Les théories initiales en dedans dans le domaine ont assumé la hélicase pour exister dans une conformation ouverte de sonnerie. L'équipe du point a argué du fait que ceci mènerait assurément à la réplication de l'ADN mauvais réglée sans le contrôle ou la spécificité. Pour examiner l'activité de hélicase plus en détail, le Sun de Jingchuan à BNL a utilisé un microscope électronique et a indiqué, contrairement aux théories initiales, la hélicase a existé réellement comme conformation fermée de sonnerie.
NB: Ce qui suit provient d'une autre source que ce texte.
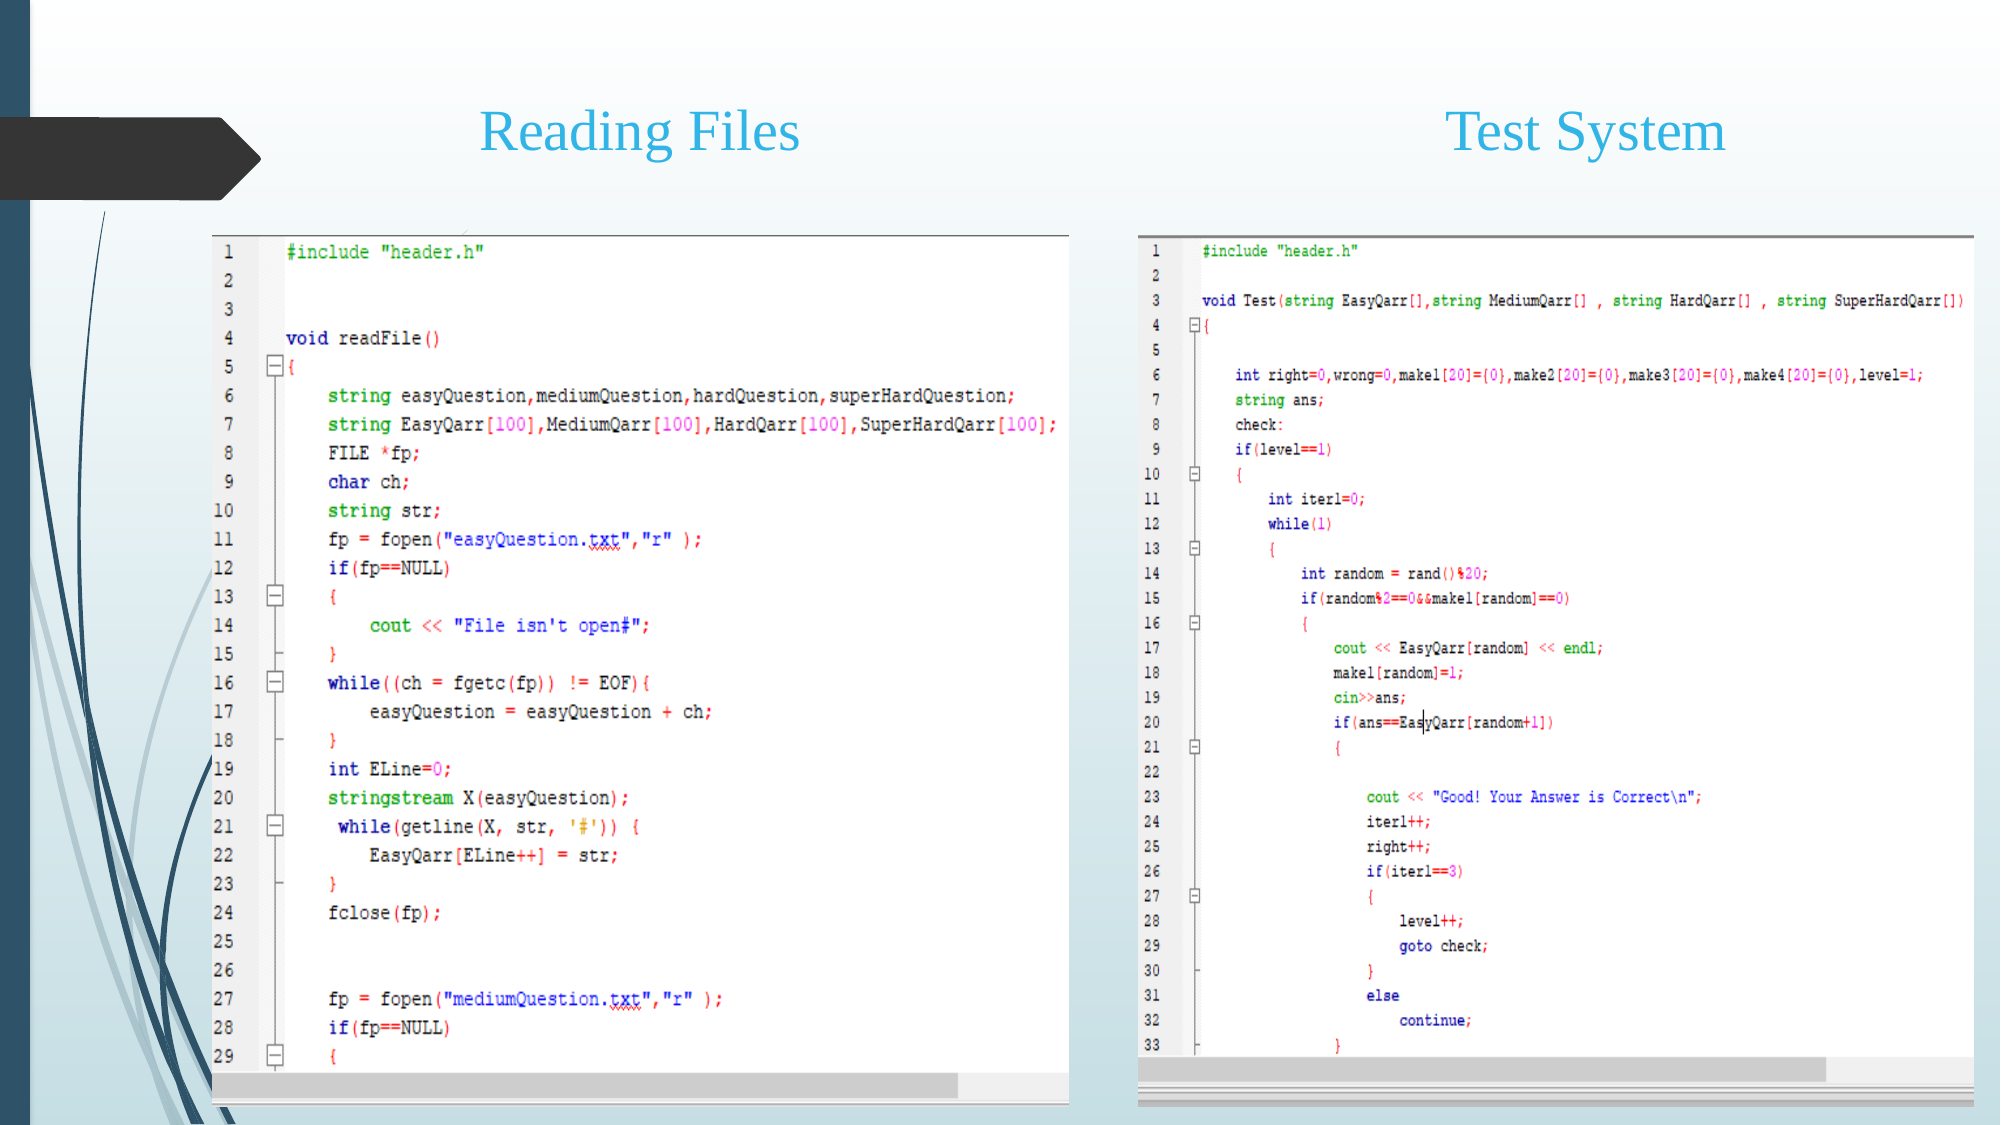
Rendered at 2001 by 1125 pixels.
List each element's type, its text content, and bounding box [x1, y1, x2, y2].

text_box Test System [1172, 84, 2000, 170]
picture [1138, 235, 1974, 1108]
text_box Reading Files [374, 84, 907, 170]
picture [211, 235, 1070, 1108]
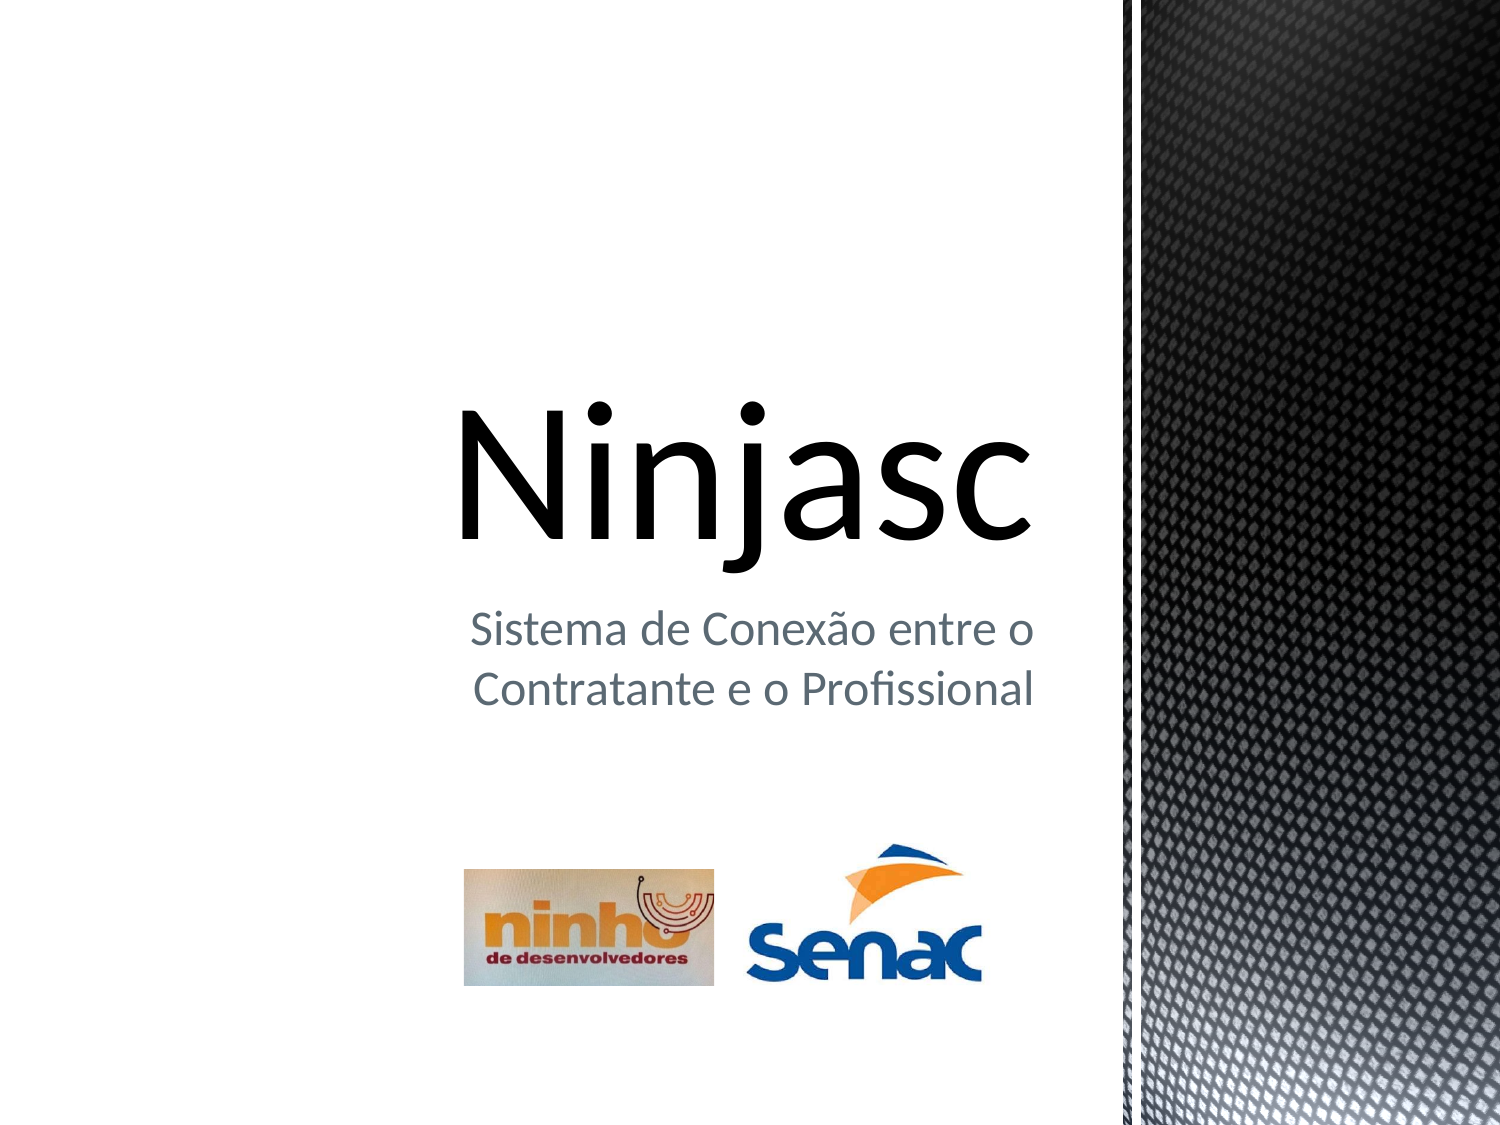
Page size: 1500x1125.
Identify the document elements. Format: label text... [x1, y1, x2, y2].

picture [463, 813, 1011, 1061]
picture [1123, 0, 1500, 1125]
subtitle Sistema de Conexão entre o Contratante e o Profissional [399, 588, 1050, 938]
title Ninjasc [399, 237, 1050, 588]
Pour indiquer exactement où dans les six sous-unités, la hélicase s'ouvre pour entourer l'ADN, l'équipe a produit des liens qui ont bloqué l'ouverture de sonnerie aux positions variées. Ils ont constaté que s'ils bloquaient une surface adjacente spécifique, entre MCM2 et MCM5, ADN ne pourrait pas entrer. Un rapamycin appelé de petite molécule réunit les liens ; une telle commutation moléculaire peut être utilisée pour régler l'entrée d'ADN à la sonnerie de MCM et à la réplication de l'ADN suivante. « Les deux dans le cadre de notre in vitro et in vivo expériences, nous avons prouvé que s'ouvrir de la surface adjacente MCM2/MCM5 est essentiel pour la charge de hélicase sur l'ADN, » explique le chrétien.

« L'inducteur a su pendant un moment que l'ADN peut réussir dans la sonnerie MCM2-7, mais n'a jamais été sûr que des sous-unités de MCM sont employé pour la charge réglée de hélicase. En concevant une expérience élégante, le laboratoire de point a maintenant prouvé une fois pour toutes que le MCM2-5 est le seul point d'entrée d'ADN, » dit le collaborateur Huilin Li à BNL.

Dans les eucaryotes, la hélicase MCM2-7 forme un double hexamer (avec un autre élément MCM2-7) quand il est chargé sur l'ADN. Dans cette étude, le groupe a également réglé la dispute de longue date entourant si la hélicase est chargée réellement comme hexamer unique, qui puis des dimerises, ou est chargé comme dimère au décalage. Ils ont conclu que la hélicase en fait est chargée comme hexamer unique avant de former un double hexamer.

En collaboration couronnée de succès qui arme les compétences de microscopie électronique à BNL avec la biologie chimique et les compétences génétiques aux sciences cliniques de MRC centrent, l'étude aborde des questions clé détaillant les procédés impliqués dans la réplication de l'ADN. « Notre travail est visé comprenant le mécanisme moléculaire de la réplication de l'ADN à un niveau principal. Pourtant nos découvertes pourraient également avoir des implications importantes, indiquant probablement des voies neuves de combattre le cancer, parce que la duplication d'ADN est un premier objectif pour empêcher l'accroissement de cellule cancéreuse, » dit le chrétien.